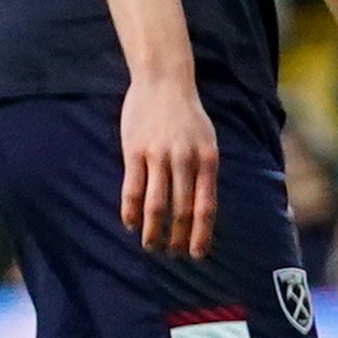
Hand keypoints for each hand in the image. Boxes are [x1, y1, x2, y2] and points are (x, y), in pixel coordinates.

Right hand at [118, 66, 220, 259]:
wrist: (164, 82)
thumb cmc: (188, 117)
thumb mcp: (207, 142)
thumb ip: (205, 172)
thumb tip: (203, 209)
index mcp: (208, 160)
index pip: (206, 206)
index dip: (200, 234)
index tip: (197, 255)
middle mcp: (185, 161)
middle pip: (181, 210)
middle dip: (176, 238)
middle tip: (171, 255)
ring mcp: (159, 156)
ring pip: (155, 204)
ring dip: (152, 231)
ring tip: (150, 246)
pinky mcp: (135, 151)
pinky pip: (132, 188)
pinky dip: (130, 211)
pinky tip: (130, 224)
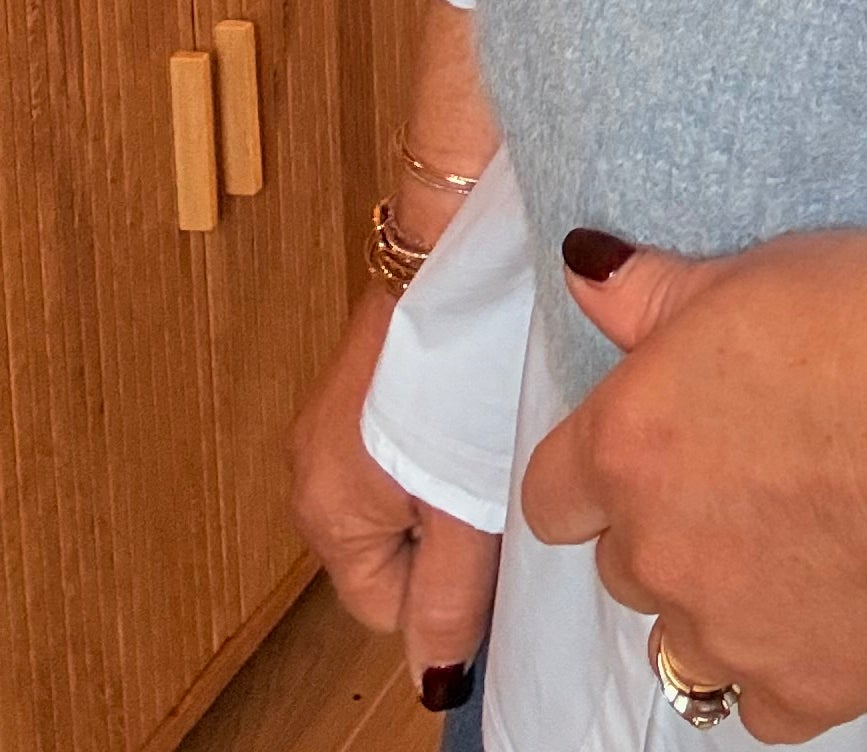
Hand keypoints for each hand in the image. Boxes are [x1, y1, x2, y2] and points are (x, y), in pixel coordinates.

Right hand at [290, 285, 501, 706]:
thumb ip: (449, 600)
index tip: (491, 540)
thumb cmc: (462, 372)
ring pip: (402, 492)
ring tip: (489, 435)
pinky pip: (404, 440)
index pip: (385, 607)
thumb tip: (432, 681)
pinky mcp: (368, 373)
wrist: (460, 244)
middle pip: (390, 550)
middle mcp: (312, 467)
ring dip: (449, 479)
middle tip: (495, 483)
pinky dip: (443, 434)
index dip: (447, 589)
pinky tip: (480, 400)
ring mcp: (334, 416)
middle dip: (448, 532)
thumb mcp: (466, 506)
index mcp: (325, 513)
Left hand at [522, 229, 866, 741]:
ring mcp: (729, 634)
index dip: (600, 472)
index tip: (658, 446)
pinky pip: (761, 703)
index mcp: (629, 446)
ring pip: (684, 641)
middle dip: (674, 526)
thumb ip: (651, 293)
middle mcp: (657, 552)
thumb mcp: (755, 273)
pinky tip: (834, 606)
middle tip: (760, 475)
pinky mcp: (807, 691)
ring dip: (721, 600)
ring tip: (801, 542)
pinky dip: (785, 664)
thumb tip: (585, 271)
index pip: (553, 494)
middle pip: (626, 562)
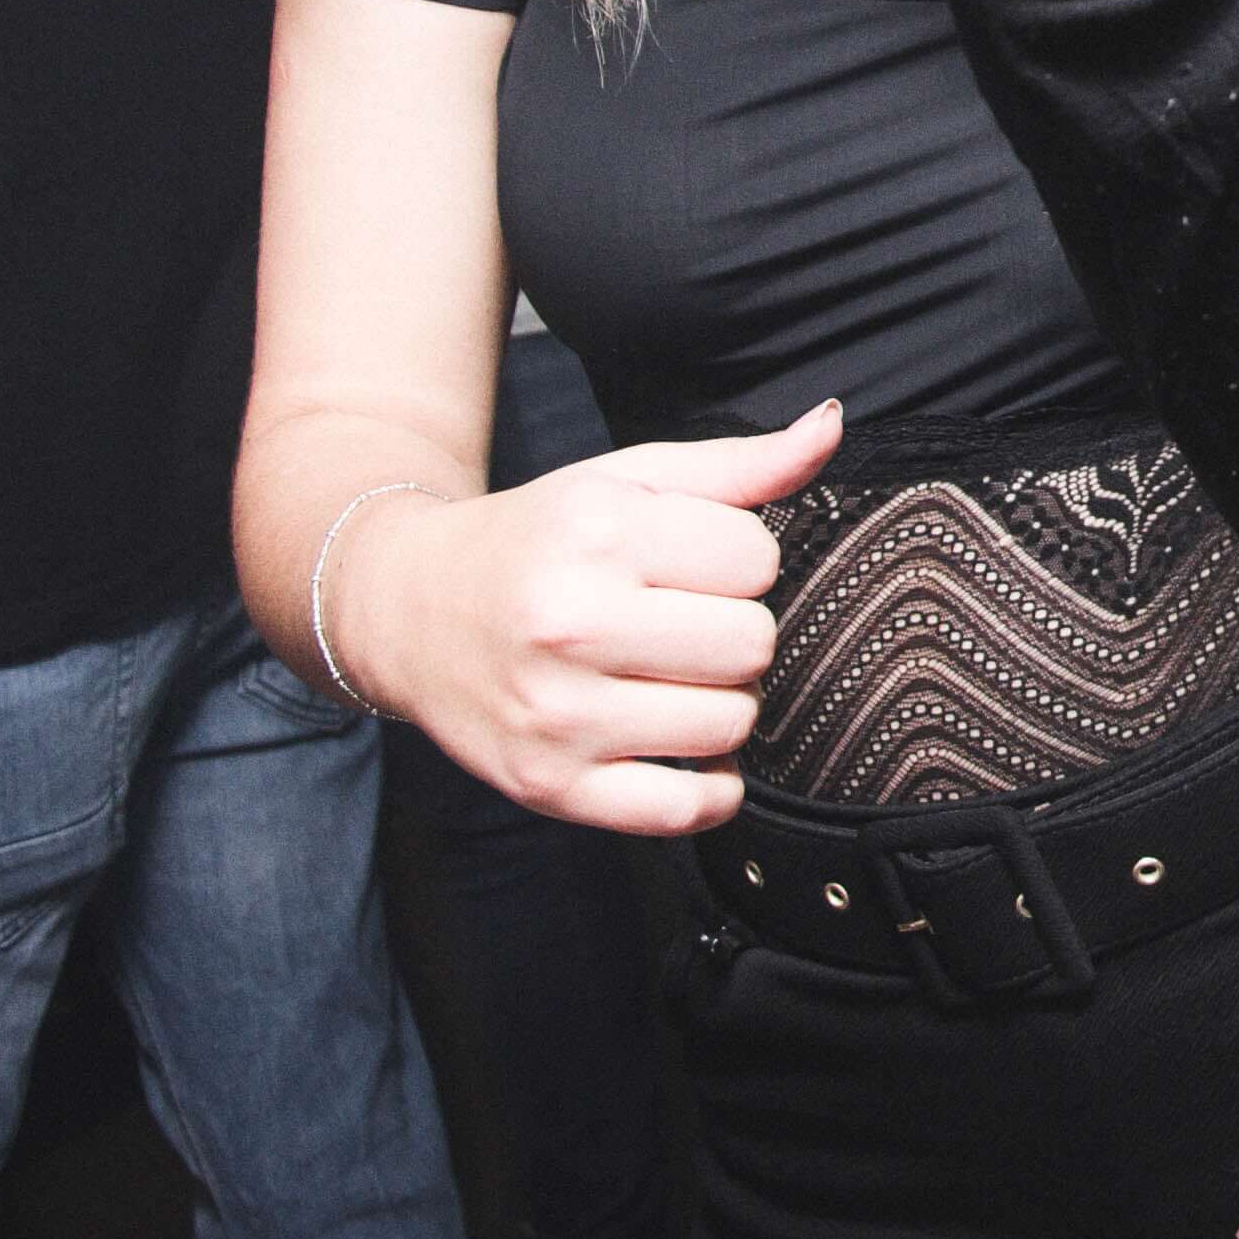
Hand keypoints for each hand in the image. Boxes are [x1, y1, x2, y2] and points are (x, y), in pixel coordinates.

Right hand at [335, 399, 838, 834]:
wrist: (409, 610)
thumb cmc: (536, 541)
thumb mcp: (627, 481)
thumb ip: (737, 465)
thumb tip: (828, 428)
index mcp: (597, 533)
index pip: (758, 559)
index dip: (739, 561)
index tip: (692, 566)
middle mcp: (572, 623)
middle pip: (752, 644)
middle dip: (734, 631)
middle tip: (682, 625)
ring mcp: (559, 714)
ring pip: (731, 723)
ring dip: (720, 703)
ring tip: (668, 677)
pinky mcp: (552, 787)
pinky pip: (686, 809)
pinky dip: (710, 789)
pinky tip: (681, 746)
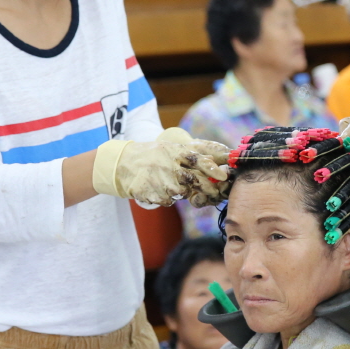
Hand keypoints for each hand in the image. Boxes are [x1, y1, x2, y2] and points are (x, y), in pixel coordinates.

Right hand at [93, 127, 229, 205]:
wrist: (124, 165)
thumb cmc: (157, 155)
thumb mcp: (175, 147)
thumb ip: (199, 152)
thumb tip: (225, 155)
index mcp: (177, 152)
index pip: (199, 160)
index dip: (213, 169)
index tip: (224, 176)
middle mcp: (170, 166)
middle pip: (196, 182)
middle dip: (209, 189)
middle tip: (216, 193)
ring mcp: (161, 182)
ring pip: (184, 194)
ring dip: (185, 193)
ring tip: (173, 183)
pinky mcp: (153, 195)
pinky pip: (170, 201)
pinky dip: (169, 197)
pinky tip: (160, 187)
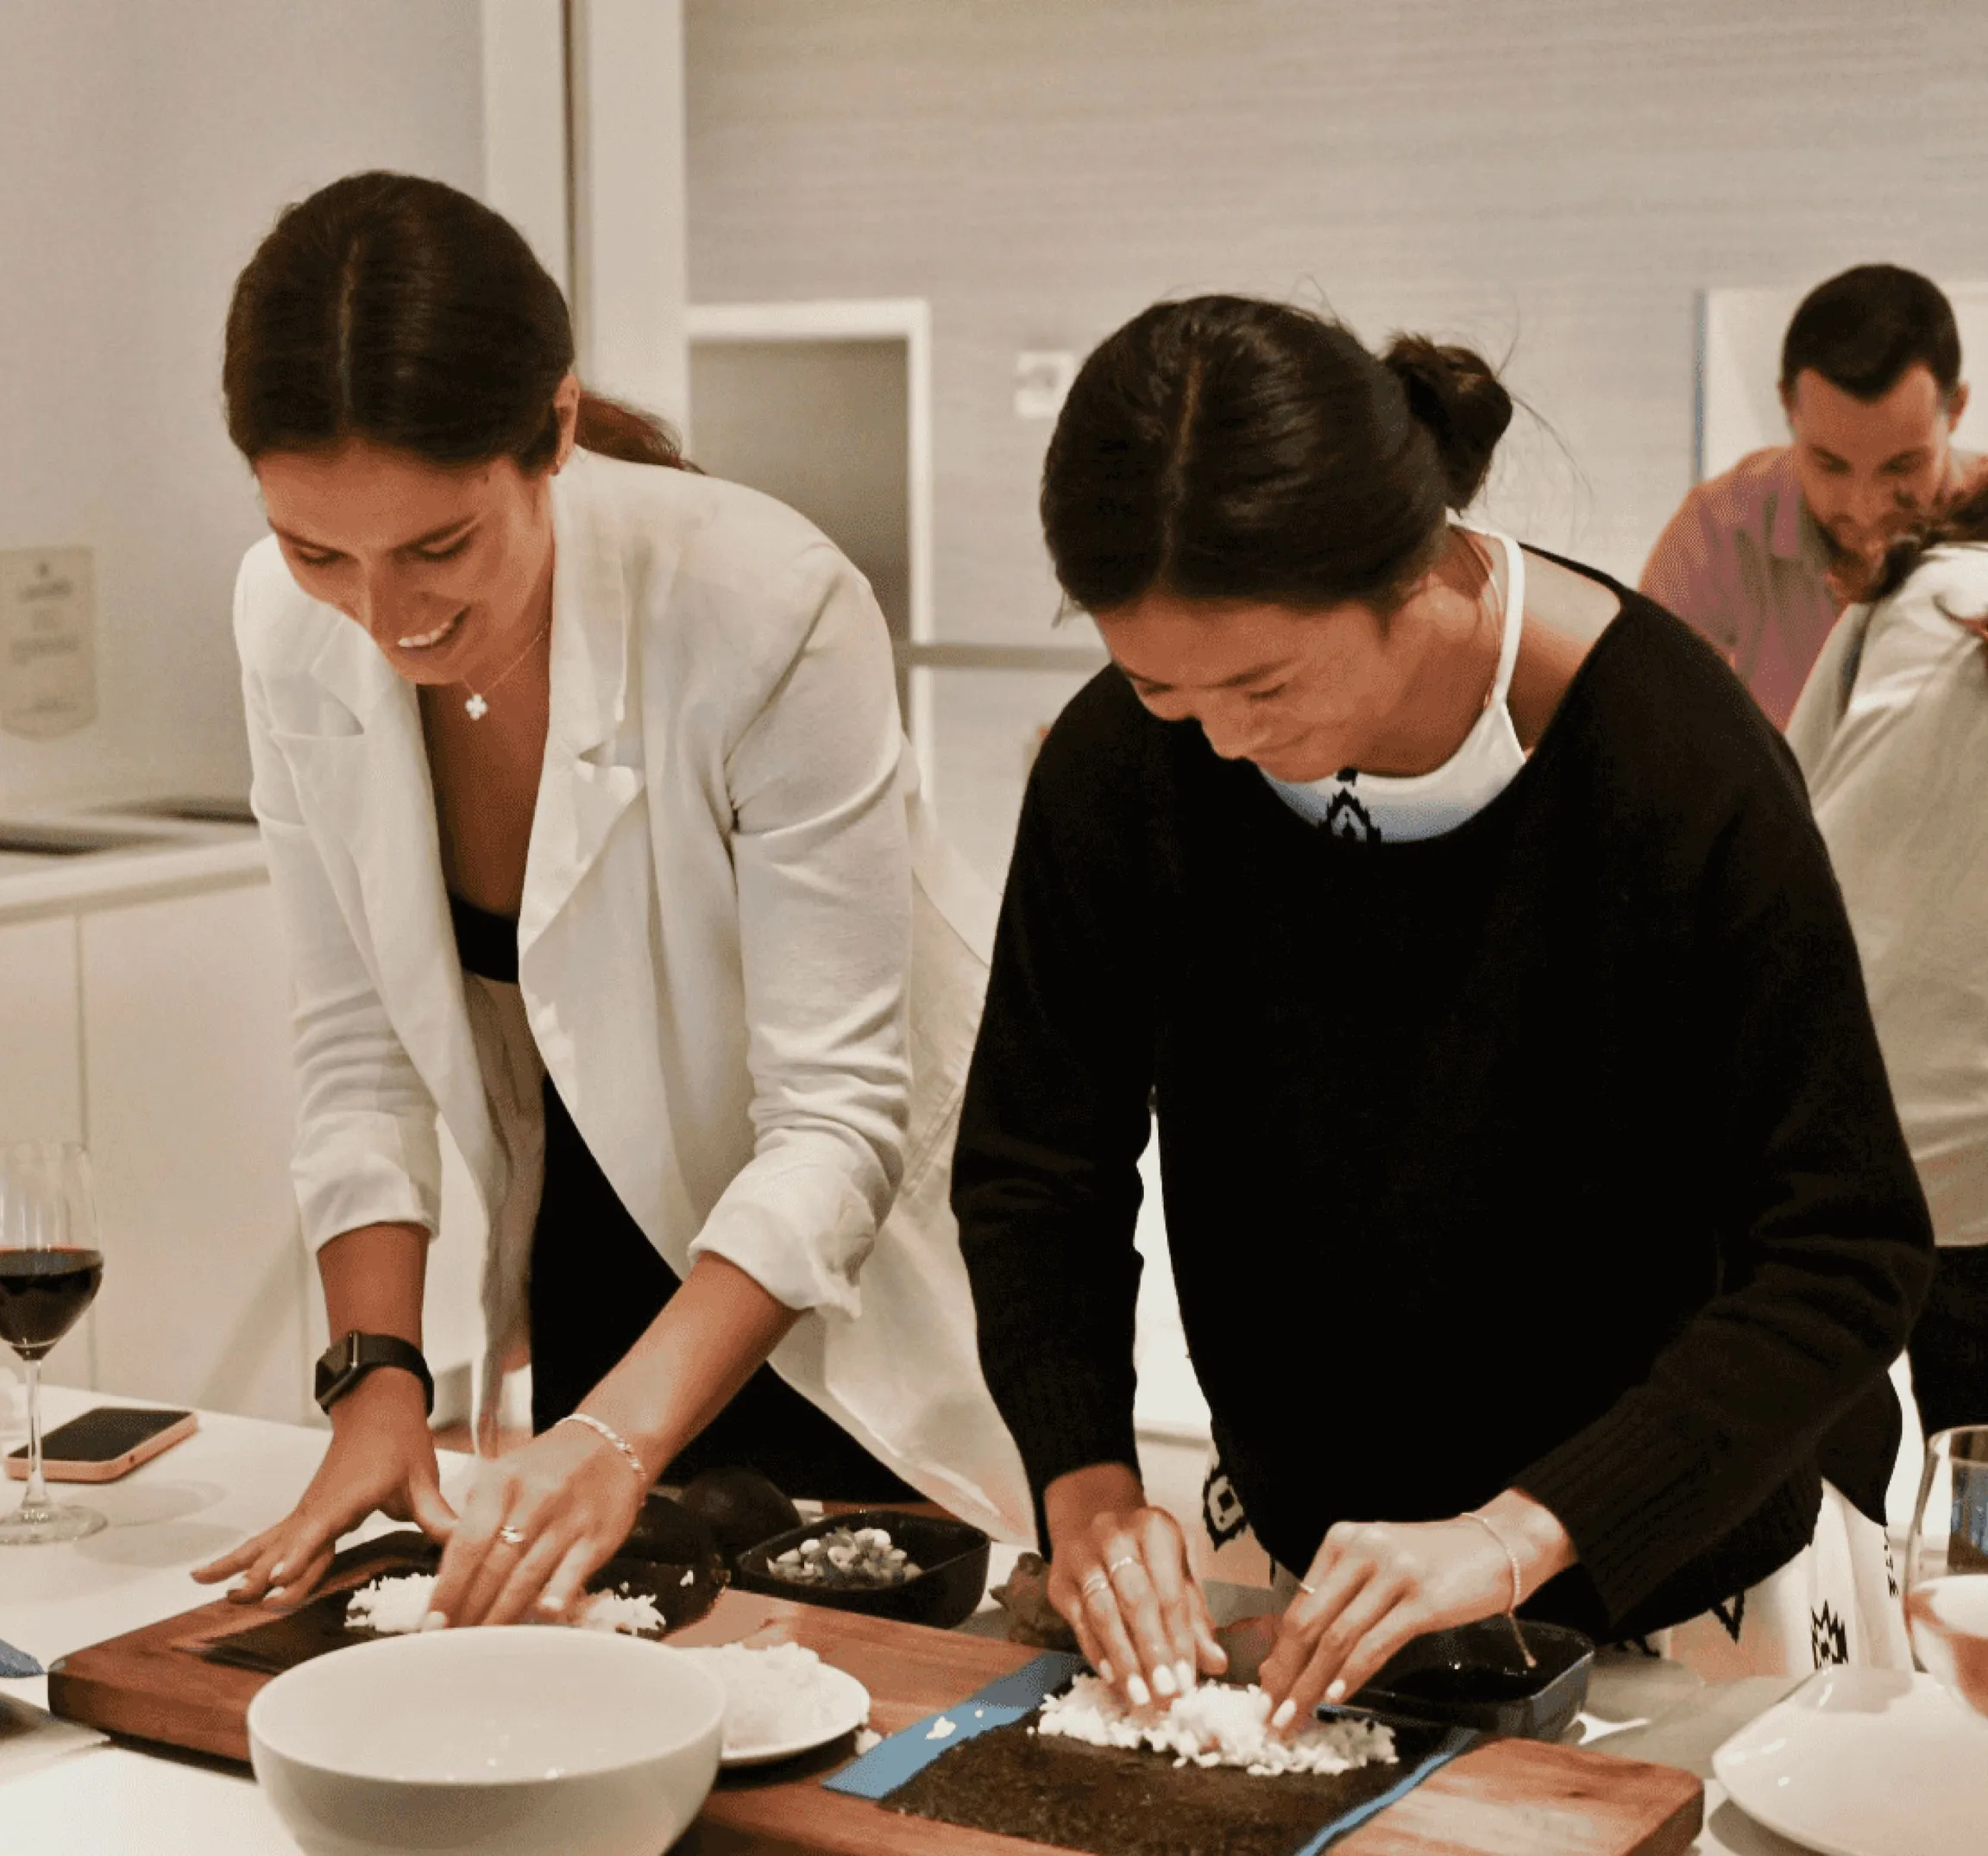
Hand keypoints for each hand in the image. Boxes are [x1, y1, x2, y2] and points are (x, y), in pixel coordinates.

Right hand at [192, 1369, 453, 1604]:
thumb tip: (461, 1542)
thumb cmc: (398, 1438)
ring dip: (241, 1566)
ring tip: (215, 1592)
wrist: (378, 1404)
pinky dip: (239, 1557)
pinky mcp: (303, 1513)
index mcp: (348, 1498)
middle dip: (264, 1572)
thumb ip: (436, 1515)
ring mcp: (306, 1510)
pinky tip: (211, 1575)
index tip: (277, 1579)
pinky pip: (267, 1538)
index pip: (320, 1531)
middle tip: (240, 1598)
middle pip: (288, 1543)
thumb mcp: (422, 1477)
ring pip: (269, 1542)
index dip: (300, 1557)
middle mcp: (319, 1507)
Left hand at [423, 1419, 648, 1628]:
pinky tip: (542, 1615)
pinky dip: (556, 1595)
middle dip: (469, 1609)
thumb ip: (474, 1517)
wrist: (613, 1442)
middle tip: (451, 1640)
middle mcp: (534, 1499)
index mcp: (502, 1481)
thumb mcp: (504, 1475)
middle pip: (494, 1566)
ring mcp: (568, 1519)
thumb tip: (447, 1572)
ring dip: (501, 1615)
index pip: (466, 1543)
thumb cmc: (549, 1466)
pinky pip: (573, 1572)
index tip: (431, 1620)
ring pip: (527, 1577)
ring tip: (482, 1641)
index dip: (447, 1587)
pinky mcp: (597, 1536)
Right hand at [1043, 1463, 1225, 1707]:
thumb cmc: (1144, 1558)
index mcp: (1153, 1528)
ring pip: (1102, 1612)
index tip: (1186, 1681)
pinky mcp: (1059, 1580)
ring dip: (1123, 1659)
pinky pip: (1078, 1621)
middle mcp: (1114, 1535)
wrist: (1089, 1525)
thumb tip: (1216, 1663)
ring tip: (1140, 1696)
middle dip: (1152, 1651)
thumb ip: (1194, 1618)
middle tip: (1164, 1693)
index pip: (1169, 1591)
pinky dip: (1096, 1652)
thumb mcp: (1176, 1575)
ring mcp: (1081, 1555)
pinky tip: (1113, 1678)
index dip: (1179, 1639)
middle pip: (1135, 1600)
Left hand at [1258, 1492, 1574, 1732]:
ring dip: (1311, 1684)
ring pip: (1337, 1638)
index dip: (1278, 1651)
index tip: (1266, 1689)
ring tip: (1296, 1717)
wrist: (1500, 1544)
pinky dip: (1351, 1674)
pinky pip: (1376, 1643)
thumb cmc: (1436, 1562)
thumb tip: (1304, 1652)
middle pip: (1309, 1622)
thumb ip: (1345, 1596)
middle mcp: (1361, 1550)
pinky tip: (1335, 1698)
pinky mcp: (1422, 1599)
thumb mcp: (1381, 1564)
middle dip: (1286, 1674)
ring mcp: (1392, 1573)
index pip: (1299, 1603)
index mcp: (1342, 1539)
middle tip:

> [What needs to be done] If a record holds a picture, leave the picture out and copy the rest exactly.

> [Task result]
Hand keypoints for each hand in the image. Boxes are [x1, y1, x2, y2] and points are (x, y), in pixel coordinates.

Right hand at [118, 66, 220, 259]:
wrist: (164, 82)
thumb cmc: (188, 117)
thumb mcp: (207, 142)
thumb ip: (205, 172)
thumb tip: (203, 209)
index mcp: (208, 160)
index pip: (206, 206)
index dip: (200, 234)
index tip: (197, 255)
middle mcp: (185, 161)
middle pip: (181, 210)
middle dip: (176, 238)
middle tip: (171, 255)
ring mcp: (159, 156)
ring pip: (155, 204)
ring dip: (152, 231)
ring tip: (150, 246)
pinky mcp: (135, 151)
pinky pip: (132, 188)
pinky dip: (130, 211)
pinky tip: (130, 224)
Hand keypoints for each hand in the image. Boxes are [x1, y1, x2, y2] and points are (x, y), in pixel coordinates.

Right hand at [290, 285, 501, 706]:
thumb ip: (449, 600)
index tip: (491, 540)
thumb cmc: (462, 372)
ring pip: (402, 492)
ring tip: (489, 435)
pinky pip: (404, 440)
index pip: (385, 607)
thumb tip: (432, 681)
pinky mcp: (368, 373)
wrist: (460, 244)
middle pip: (390, 550)
middle mcp: (312, 467)
ring dip: (449, 479)
middle tip: (495, 483)
pinky dip: (443, 434)
index dip: (447, 589)
pinky tip: (480, 400)
ring mcp: (334, 416)
middle dip: (448, 532)
thumb mcp: (466, 506)
index mcp: (325, 513)
Left hand at [522, 229, 866, 741]:
ring mcp: (729, 634)
index dip: (600, 472)
index tip: (658, 446)
pinky pip: (761, 703)
index mcp: (629, 446)
ring pip: (684, 641)
middle dip: (674, 526)
thumb ip: (651, 293)
middle mcp: (657, 552)
thumb mcp: (755, 273)
pinky tip: (834, 606)
middle tip: (760, 475)
pinky mcp: (807, 691)
ring dip: (721, 600)
ring tip: (801, 542)
pinky dip: (785, 664)
thumb tip: (585, 271)
index pip: (553, 494)
middle pip: (626, 562)
Hand keypoints for each hand in the image. Boxes are [x1, y1, x2, y2] and points are (x, y), in pixel coordinates.

Right hand at [335, 399, 838, 834]:
wrist: (409, 610)
thumb cmc: (536, 541)
thumb mcp: (627, 481)
thumb ip: (737, 465)
thumb tip: (828, 428)
index mcp: (597, 533)
index pip: (758, 559)
index dip: (739, 561)
index tip: (692, 566)
middle mcp: (572, 623)
middle pip: (752, 644)
middle dip: (734, 631)
middle tip: (682, 625)
ring mcp: (559, 714)
ring pip: (731, 723)
ring dip: (720, 703)
ring tip: (668, 677)
pinky mcp: (552, 787)
pinky pip: (686, 809)
pinky dip: (710, 789)
pinky tip: (681, 746)
Hand keypoints for each hand in the image. Boxes are [x1, y1, x2, y2] and points are (x, y), in pixel coordinates.

Right hand at [93, 127, 229, 205]:
wrist: (124, 165)
thumb cmc: (157, 155)
thumb mcp: (175, 147)
thumb ip: (199, 152)
thumb tip: (225, 155)
index mcp: (177, 152)
index pip: (199, 160)
index dip: (213, 169)
index tip: (224, 176)
middle mcp: (170, 166)
middle pip: (196, 182)
middle dip: (209, 189)
middle tip: (216, 193)
ring mcp: (161, 182)
ring pip: (184, 194)
ring dip: (185, 193)
ring tip: (173, 183)
pinky mcp: (153, 195)
pinky pip: (170, 201)
pinky dip: (169, 197)
pinky tip: (160, 187)
Hand keypoints for each hand in the image. Boxes are [x1, y1, x2, y2] and points are (x, y), in pixel coordinates.

Right hand at [192, 1369, 453, 1604]:
thumb tip: (461, 1542)
thumb cmc: (398, 1438)
ring dip: (241, 1566)
ring tip: (215, 1592)
wrist: (378, 1404)
pinky dip: (239, 1557)
pinky mcp: (303, 1513)
index mcp: (348, 1498)
middle dip: (264, 1572)
thumb ip: (436, 1515)
ring mcp: (306, 1510)
pinky tip: (211, 1575)
index tip: (277, 1579)
pinky pip: (267, 1538)
index pip: (320, 1531)
middle tip: (240, 1598)
middle pip: (288, 1543)
thumb mcp: (422, 1477)
ring pip: (269, 1542)
index dip: (300, 1557)
middle mcp: (319, 1507)
Left hand at [423, 1419, 648, 1628]:
pinky tip: (542, 1615)
pinky dip: (556, 1595)
middle dip: (469, 1609)
thumb ip: (474, 1517)
wrist: (613, 1442)
middle tip: (451, 1640)
middle mcp: (534, 1499)
index mcp: (502, 1481)
thumb mcp: (504, 1475)
middle pip: (494, 1566)
ring mcp: (568, 1519)
thumb tip: (447, 1572)
ring dip: (501, 1615)
index pip: (466, 1543)
thumb cmc: (549, 1466)
pinky pip: (573, 1572)
index tip: (431, 1620)
ring pip: (527, 1577)
ring tip: (482, 1641)
index dip: (447, 1587)
pinky mcp: (597, 1536)
Right hand at [1043, 1463, 1225, 1707]:
thumb cmc: (1144, 1558)
index mcp: (1153, 1528)
ring pip: (1102, 1612)
index tip: (1186, 1681)
pinky mcp: (1059, 1580)
ring dip: (1123, 1659)
pinky pip: (1078, 1621)
middle mcp: (1114, 1535)
wrist: (1089, 1525)
thumb tip: (1216, 1663)
ring tip: (1140, 1696)
middle dip: (1152, 1651)
thumb ip: (1194, 1618)
middle tip: (1164, 1693)
index pip: (1169, 1591)
pinky dip: (1096, 1652)
thumb mcp: (1176, 1575)
ring mcp: (1081, 1555)
pinky tip: (1113, 1678)
index dip: (1179, 1639)
middle pip: (1135, 1600)
Left hand at [1258, 1492, 1574, 1732]:
ring dip: (1311, 1684)
ring pip: (1337, 1638)
index dip: (1278, 1651)
index tip: (1266, 1689)
ring tip: (1296, 1717)
wrist: (1500, 1544)
pinky dip: (1351, 1674)
pinky pip: (1376, 1643)
thumb cmc: (1436, 1562)
thumb tip: (1304, 1652)
middle pip: (1309, 1622)
thumb ip: (1345, 1596)
middle mcp: (1361, 1550)
pinky tip: (1335, 1698)
pinky mcp: (1422, 1599)
thumb mcp: (1381, 1564)
middle dip: (1286, 1674)
ring mcp: (1392, 1573)
index pip: (1299, 1603)
index mcp: (1342, 1539)
middle tip:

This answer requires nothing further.